Read through the lines below for the string "scene" and copy each one that has it.

=== Source data ===

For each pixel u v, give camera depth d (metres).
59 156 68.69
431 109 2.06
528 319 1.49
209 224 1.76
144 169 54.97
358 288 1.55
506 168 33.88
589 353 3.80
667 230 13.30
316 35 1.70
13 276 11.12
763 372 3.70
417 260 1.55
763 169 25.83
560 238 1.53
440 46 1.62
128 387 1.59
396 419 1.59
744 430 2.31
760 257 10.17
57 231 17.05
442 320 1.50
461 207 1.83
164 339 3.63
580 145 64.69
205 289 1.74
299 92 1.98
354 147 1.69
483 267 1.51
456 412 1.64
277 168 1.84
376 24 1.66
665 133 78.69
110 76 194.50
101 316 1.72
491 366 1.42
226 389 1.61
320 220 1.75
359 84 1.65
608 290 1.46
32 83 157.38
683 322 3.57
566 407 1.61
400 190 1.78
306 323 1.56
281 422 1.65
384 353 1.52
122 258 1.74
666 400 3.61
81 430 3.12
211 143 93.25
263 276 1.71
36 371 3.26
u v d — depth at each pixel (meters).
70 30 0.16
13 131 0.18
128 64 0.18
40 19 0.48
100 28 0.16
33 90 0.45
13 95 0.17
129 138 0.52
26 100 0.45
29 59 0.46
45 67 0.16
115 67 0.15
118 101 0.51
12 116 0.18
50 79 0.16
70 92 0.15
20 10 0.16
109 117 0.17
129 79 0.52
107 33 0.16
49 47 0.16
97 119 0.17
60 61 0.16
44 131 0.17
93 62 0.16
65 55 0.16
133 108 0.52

===
=== Source data ===

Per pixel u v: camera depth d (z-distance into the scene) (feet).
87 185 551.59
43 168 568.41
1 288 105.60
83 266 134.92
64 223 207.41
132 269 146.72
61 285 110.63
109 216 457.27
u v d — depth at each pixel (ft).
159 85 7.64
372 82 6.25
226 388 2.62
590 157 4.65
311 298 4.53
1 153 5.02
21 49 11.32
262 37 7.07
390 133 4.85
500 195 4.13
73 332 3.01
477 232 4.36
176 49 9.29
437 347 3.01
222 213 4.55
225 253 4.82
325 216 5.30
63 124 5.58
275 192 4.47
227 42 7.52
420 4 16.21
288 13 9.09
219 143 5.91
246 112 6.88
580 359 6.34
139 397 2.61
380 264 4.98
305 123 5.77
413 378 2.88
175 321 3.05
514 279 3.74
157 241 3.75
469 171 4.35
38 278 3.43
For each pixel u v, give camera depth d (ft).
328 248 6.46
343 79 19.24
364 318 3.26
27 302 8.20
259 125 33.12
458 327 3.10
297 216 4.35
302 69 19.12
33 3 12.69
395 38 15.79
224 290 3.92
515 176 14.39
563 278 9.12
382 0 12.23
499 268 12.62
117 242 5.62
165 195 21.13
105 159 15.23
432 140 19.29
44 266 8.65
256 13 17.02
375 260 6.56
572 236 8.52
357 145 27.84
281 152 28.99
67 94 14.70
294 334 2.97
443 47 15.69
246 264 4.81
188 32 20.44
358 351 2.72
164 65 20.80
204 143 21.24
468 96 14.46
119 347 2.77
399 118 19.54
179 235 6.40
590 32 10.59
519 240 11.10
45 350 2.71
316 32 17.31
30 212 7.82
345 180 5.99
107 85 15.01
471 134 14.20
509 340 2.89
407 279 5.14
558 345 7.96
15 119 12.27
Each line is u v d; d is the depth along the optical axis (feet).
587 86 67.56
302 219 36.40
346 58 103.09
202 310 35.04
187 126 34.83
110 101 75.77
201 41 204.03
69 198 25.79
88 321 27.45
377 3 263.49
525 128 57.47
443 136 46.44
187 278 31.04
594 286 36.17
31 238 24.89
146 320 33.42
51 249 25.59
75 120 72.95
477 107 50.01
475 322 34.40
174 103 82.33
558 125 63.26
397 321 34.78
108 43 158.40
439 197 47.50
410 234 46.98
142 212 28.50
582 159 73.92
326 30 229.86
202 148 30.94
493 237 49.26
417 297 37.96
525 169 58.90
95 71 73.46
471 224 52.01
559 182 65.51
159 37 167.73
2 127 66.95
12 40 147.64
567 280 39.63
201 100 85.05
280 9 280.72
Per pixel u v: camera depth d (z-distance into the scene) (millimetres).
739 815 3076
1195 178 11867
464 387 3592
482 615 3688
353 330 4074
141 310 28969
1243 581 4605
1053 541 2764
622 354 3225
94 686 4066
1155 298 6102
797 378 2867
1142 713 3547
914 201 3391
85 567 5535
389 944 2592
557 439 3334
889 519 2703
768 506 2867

===
=== Source data ===

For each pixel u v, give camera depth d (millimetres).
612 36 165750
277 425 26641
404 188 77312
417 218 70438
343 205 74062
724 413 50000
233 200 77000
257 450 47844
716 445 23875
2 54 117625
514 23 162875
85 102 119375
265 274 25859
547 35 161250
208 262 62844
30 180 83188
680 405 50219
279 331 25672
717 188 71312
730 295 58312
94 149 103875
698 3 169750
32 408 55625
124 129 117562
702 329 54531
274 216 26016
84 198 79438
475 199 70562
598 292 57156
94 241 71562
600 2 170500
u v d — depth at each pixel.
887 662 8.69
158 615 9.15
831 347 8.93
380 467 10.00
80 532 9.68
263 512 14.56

===

● Problem solution
Per pixel u v: camera depth d (z-distance into the scene) (feet).
Per pixel u v: camera depth d (z-distance into the scene) (millimetres).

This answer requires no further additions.